1. Capital Airport fresco: On September 29, 1979, then China’s largest modernized airport – Capital International Airport, was completed, when 7 giant frescoes in its lounge were also unveiled to the public. Among them was a 27 meters long and 3.4 meters long fresco titled “Water-splashing Festival – Paean of Life” drawn by Yuan Yunsheng, portraying the scene of Dai people (a minority ethnic group living in Southwest China, particularly Yunnan) celebrating their Water-splashing Festival. The fresco consists of two parts: on the front side of the wall was scene of Dai people carrying water, splashing water and dancing; on a smaller wall to the east were scenes of bathing and courting. Because of nudity in this bathing part, the fresco was covered with a curtain several months after it was unveiled for show. On the eve of China’s National Day on October 1, a grand ceremony of completion was held for Capital International Airport, one of the key national construction projects shortly after the Cultural Revolution. The frescos in the lounge unveiled at the same time became a sensational event for China’s art community that year. Among all these frescos, “Water-splashing Festival” was the largest one, and the first artwork appearing in public space with nude human body ever since the People’s Republic of China was found in 1949, triggering widespread debate in media at that time.
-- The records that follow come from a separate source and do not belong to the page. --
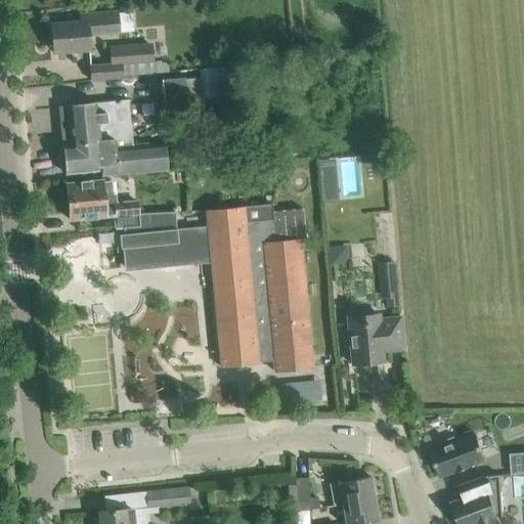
[(80,23),(51,26),(53,52),(89,48),(87,34),(119,31),(117,11),(79,15),(80,23)]
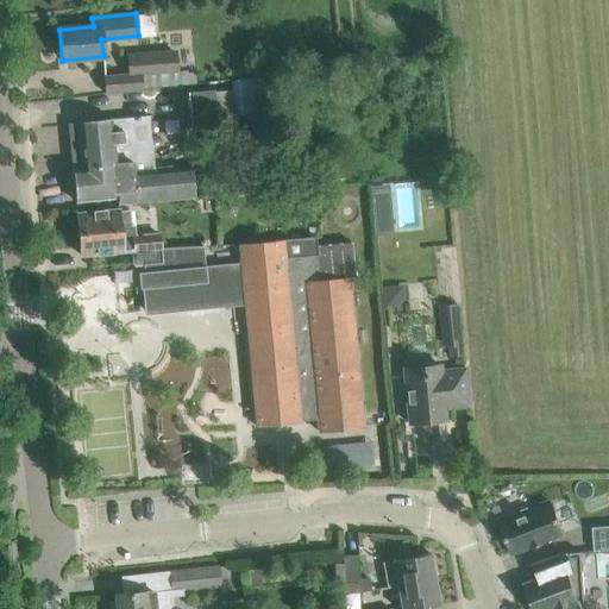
[(129,74),(104,76),(105,94),(142,90),(142,88),(187,85),(186,70),(176,71),(175,52),(127,56),(129,74)]
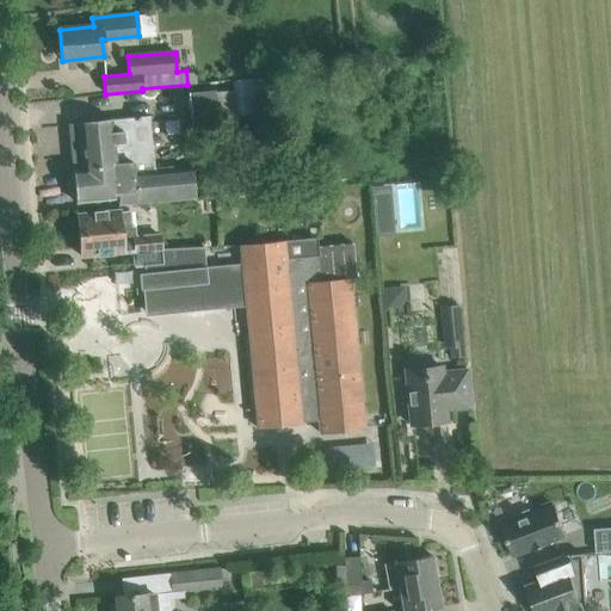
[(214,93),(214,92),(189,94),(191,125),(216,123),(216,116),(235,113),(235,115),(236,115),(236,116),(258,113),(255,78),(232,80),(233,92),(214,93)]
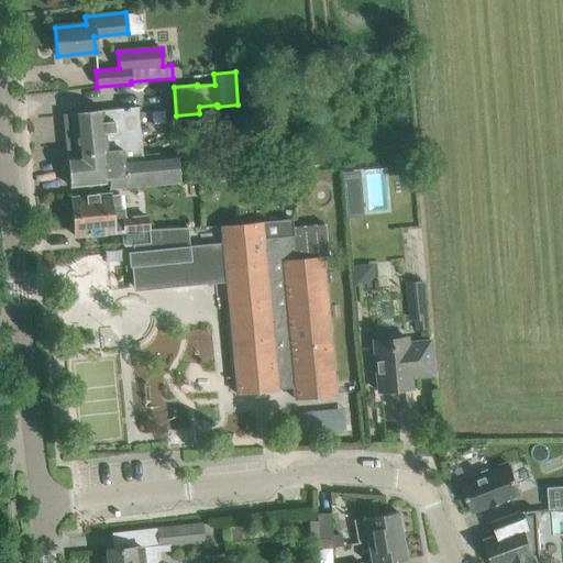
[(63,114),(67,156),(106,152),(141,147),(138,107),(102,110),(72,113),(72,114),(63,114)]
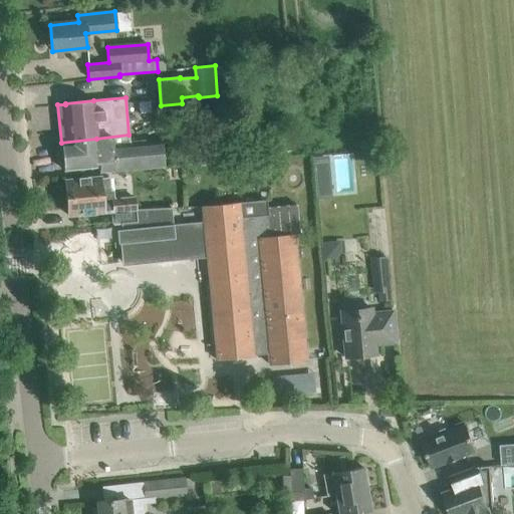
[(96,139),(61,143),(63,171),(98,167),(98,173),(164,167),(162,140),(127,144),(126,136),(129,136),(129,135),(96,139)]
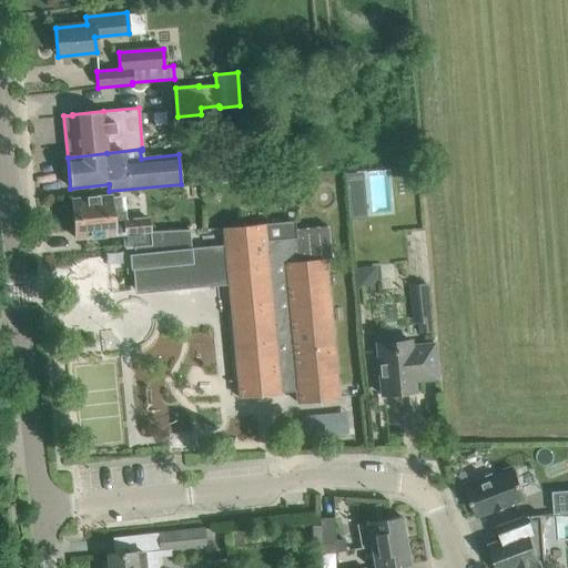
[(350,220),(366,219),(362,172),(345,174),(350,220)]
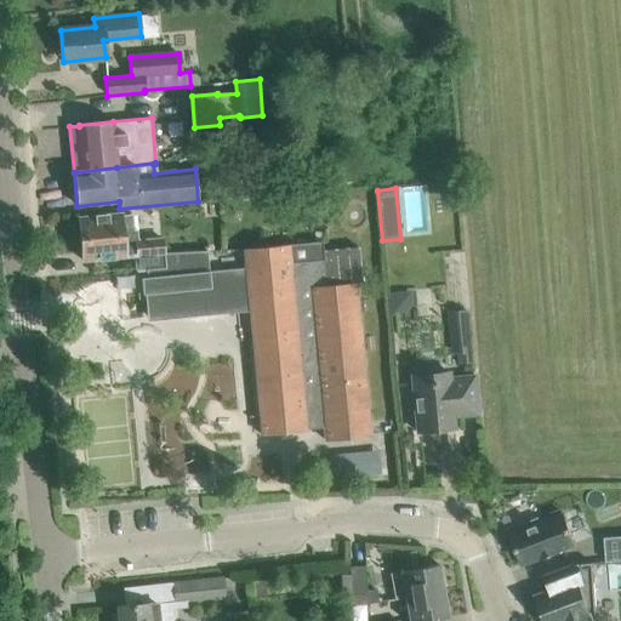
[(120,214),(78,218),(81,261),(135,256),(136,271),(146,269),(164,267),(163,254),(161,239),(136,241),(136,232),(132,232),(130,216),(120,217),(120,214)]
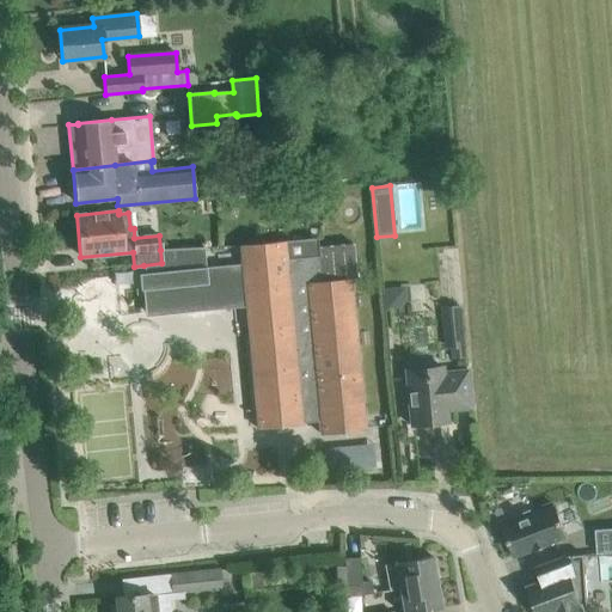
[(160,250),(161,263),(144,265),(144,274),(139,274),(140,291),(146,289),(148,312),(184,308),(184,312),(225,308),(225,305),(245,303),(258,429),(301,426),(300,418),(311,417),(311,422),(319,421),(322,435),(363,430),(349,279),(356,277),(354,243),(318,246),(317,238),(240,245),(242,263),(206,267),(203,246),(160,250)]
2. Formal beauty: In 1981, artist Wu Guanzhong published an article titled “Content Determines Form?” in the 3rd issue of the journal Art that year, for the first time raising the question of “formal beauty” in art. Wu argued that in artworks, the form could came to existence before the content, a proposition that retorting the principle of “content determines form” in art in the Cultural Revolution and triggering a nationwide debate about content and form.